Current Research Project: The Story of Story in Early South Asia: Character and Genre across Hindu, Buddhist and Jain Narrative Traditions

University of Edinburgh; Cardiff University
AHRC Funded Project, 2013-2015

The Story of Story in Early South Asia: Character and Genre across Hindu, Buddhist and Jain Narrative Traditions

In this research project funded by the Arts and Humanities Research Council, Dr Naomi Appleton (University of Edinburgh) and Dr James Hegarty (Cardiff University) take up characters, lineages and genres that are shared across Hindu, Buddhist and Jain narrative traditions, and use these shared narrative elements to explore links between these religions in and around the first millennium CE. The research aims to explore the role of story in the shaping of religious ideology in early South Asia, showing how Hindus, Buddhists and Jains used story to present and contest their ideas of self and other, and past, present and future. It will also consider how certain generic characters, such as the king or the sage, suggest points of contact between these religions. The project runs from January 2013 to the end of 2015. More information can be found on their website.
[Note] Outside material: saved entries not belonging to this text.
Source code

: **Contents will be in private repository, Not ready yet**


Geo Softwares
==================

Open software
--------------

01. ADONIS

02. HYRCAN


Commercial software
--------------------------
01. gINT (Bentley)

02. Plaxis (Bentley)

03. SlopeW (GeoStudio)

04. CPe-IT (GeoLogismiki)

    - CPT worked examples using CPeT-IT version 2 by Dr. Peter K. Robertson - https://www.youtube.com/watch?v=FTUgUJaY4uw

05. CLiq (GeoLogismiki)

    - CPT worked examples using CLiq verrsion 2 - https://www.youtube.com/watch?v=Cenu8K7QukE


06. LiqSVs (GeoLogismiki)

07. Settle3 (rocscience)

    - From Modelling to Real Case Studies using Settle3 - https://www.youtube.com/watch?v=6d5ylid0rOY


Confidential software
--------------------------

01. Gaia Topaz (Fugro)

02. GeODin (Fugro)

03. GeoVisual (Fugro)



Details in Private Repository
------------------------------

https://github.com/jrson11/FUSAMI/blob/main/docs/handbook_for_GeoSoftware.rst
Authorship, Originality and Innovation in Tibetan Scriptural Revelations: a Case Study from the Dudjom Corpus.

University of Oxford, Faculty of Oriental Studies
AHRC funded project, 2010-2014

Authorship, originality and innovation in Tibetan Scriptural Revelations: A case study from the Dudjom Corpus.

This project explores the complex, multilateral processes involved in the initial production and subsequent literary expansion of revealed Tibetan Buddhist scriptures, processes which can extend over several generations.

Typically, each distinct revelatory tradition is associated with a specific charismatic lama, a prophesied and destined being who is considered to recall particular scriptural teachings from a previous existence, when he (or more rarely, she) received it directly, face to face with an enlightened being. Nevertheless such revealed texts often incorporate much already familiar textual material, and can also become enlarged over time, as later scholarly and visionary lamas contribute to them. In some cases, later lamas are recognised as rebirths of the earlier revealer, so that their re-working of the revelation may be seen as a religious duty.

Our research is based on a case study of lamas from the extensive and still vibrant Dudjom revelatory tradition, from which a number of rather different patterns are emerging. Modifications may in some cases represent an attempt to universalise a single specific revelation, combining it with liturgical practices and also other texts which are currently more widely known. Elsewhere, a later addition may derive from a revelation of an earlier generation or period, which is thereby re-introduced into the current tradition.

It is clear that these complex, rules-bound, communal methods of on-going scriptural revelation bear significant resemblance to methods once more widely found in Mahāyāna cultures. We are exploring the range of patterns in evidence, and asking what they indicate about Tibetan understandings of on-going scriptural composition.